Mengelola Konflik Sebelum Berujung Kekerasan
Dalam kehidupan remaja, konflik dapat bermula dari persoalan yang terlihat sederhana, seperti ejekan, kesalahpahaman, solidaritas kelompok, maupun provokasi dari lingkungan pertemanan. Ketika kemampuan mengelola emosi belum terbentuk dengan baik, situasi tersebut dapat berkembang menjadi tindakan yang lebih berisiko.
Dalam sesi ini, Dr. dr. Natalia Widiasih Raharjanti, MPd.Ked., Sp.KJ., Subsp. For.(K), psikiater forensik dari Fakultas Kedokteran Universitas Indonesia (FKUI)–RSCM, memberikan edukasi mengenai self-management dan pengambilan keputusan dalam situasi konflik.
Melalui perspektif kesehatan jiwa dan psikiatri forensik, remaja diajak memahami bagaimana mengenali emosi, mengelola respons terhadap provokasi dan tekanan kelompok, serta mempertimbangkan konsekuensi sebelum mengambil tindakan yang dapat berujung pada kekerasan.
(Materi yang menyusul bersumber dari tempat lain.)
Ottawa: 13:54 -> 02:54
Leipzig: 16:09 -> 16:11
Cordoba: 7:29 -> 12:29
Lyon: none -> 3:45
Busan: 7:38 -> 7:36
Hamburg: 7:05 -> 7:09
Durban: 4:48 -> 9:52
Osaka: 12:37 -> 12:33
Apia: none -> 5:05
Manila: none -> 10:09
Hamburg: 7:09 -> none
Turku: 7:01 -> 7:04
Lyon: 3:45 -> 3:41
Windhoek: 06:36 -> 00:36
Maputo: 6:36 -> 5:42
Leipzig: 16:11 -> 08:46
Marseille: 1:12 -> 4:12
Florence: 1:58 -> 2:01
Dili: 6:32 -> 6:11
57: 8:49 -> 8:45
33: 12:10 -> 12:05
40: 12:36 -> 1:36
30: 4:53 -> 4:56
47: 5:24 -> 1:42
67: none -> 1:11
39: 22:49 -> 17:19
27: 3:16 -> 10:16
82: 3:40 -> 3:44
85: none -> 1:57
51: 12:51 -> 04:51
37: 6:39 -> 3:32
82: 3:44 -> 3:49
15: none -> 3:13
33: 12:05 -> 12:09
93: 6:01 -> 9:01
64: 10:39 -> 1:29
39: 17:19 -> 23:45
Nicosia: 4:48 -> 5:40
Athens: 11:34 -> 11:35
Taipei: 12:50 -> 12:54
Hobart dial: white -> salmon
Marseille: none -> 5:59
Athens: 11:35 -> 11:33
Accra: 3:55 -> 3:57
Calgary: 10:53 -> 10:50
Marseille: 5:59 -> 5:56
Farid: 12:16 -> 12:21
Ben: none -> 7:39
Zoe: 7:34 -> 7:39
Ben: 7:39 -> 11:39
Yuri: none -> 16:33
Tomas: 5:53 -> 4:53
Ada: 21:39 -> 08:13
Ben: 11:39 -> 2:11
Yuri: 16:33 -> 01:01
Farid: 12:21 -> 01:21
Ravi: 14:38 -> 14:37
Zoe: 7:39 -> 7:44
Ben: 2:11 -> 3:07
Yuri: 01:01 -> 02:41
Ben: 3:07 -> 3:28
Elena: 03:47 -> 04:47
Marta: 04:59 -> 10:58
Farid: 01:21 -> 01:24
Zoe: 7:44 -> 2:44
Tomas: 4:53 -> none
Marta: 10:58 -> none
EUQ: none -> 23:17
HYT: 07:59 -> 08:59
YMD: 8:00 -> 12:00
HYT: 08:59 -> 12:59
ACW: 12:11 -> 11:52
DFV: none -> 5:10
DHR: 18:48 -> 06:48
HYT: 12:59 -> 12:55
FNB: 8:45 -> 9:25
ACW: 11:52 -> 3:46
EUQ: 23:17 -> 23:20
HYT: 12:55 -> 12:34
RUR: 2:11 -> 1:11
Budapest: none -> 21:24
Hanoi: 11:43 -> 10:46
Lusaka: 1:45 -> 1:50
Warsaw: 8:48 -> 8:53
Pesan yang dibangun adalah bahwa kemampuan menahan diri bukan merupakan bentuk kelemahan. Sebaliknya, keberanian juga dapat diwujudkan melalui kemampuan menolak provokasi, tidak mengikuti tekanan kelompok, serta memilih penyelesaian konflik tanpa kekerasan.
Memahami Bahwa Tawuran Memiliki Konsekuensi Nyata
Selain kemampuan mengelola diri, pemahaman mengenai hukum menjadi bagian penting dalam pencegahan tawuran. Remaja perlu mengetahui bahwa keputusan untuk “sekadar ikut”, terbawa solidaritas kelompok, ataupun terlibat dalam tindakan kekerasan dapat membawa konsekuensi yang jauh lebih panjang dibandingkan konflik yang menjadi pemicunya.
Aspek tersebut dibahas bersama AKP Irawan Junaedi, S.E., M.M., Kanit Binmas Polsek Metro Menteng, serta Aiptu Roby, Bhabinkamtibmas Kelurahan Menteng.
Kehadiran aparat kepolisian memberikan ruang bagi peserta untuk memahami secara langsung berbagai risiko yang muncul dari keterlibatan dalam tawuran, sekaligus membuka dialog antara remaja, orang tua, dan lingkungan mengenai langkah pencegahan yang dapat dilakukan sejak dini.